#### Exercise goal:
Starting at the line that has "SELECT length AS" and ending after the line that has "returns 3.6 cm", write out only those lines again, swapping "ruler" for "caliper" and leaving everything else unchanged.

Task input Start Marker

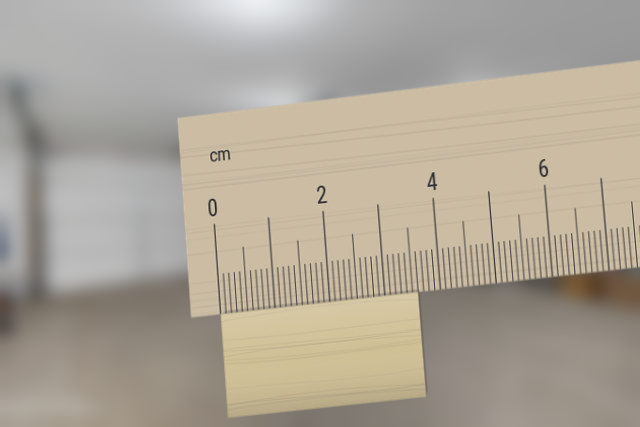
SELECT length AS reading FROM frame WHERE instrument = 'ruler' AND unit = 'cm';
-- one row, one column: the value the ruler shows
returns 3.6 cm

Task input End Marker
Task input Start Marker

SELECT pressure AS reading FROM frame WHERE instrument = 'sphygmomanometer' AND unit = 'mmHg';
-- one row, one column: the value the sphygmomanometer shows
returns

Task input End Marker

#### Output below:
SELECT length AS reading FROM frame WHERE instrument = 'caliper' AND unit = 'cm';
-- one row, one column: the value the caliper shows
returns 3.6 cm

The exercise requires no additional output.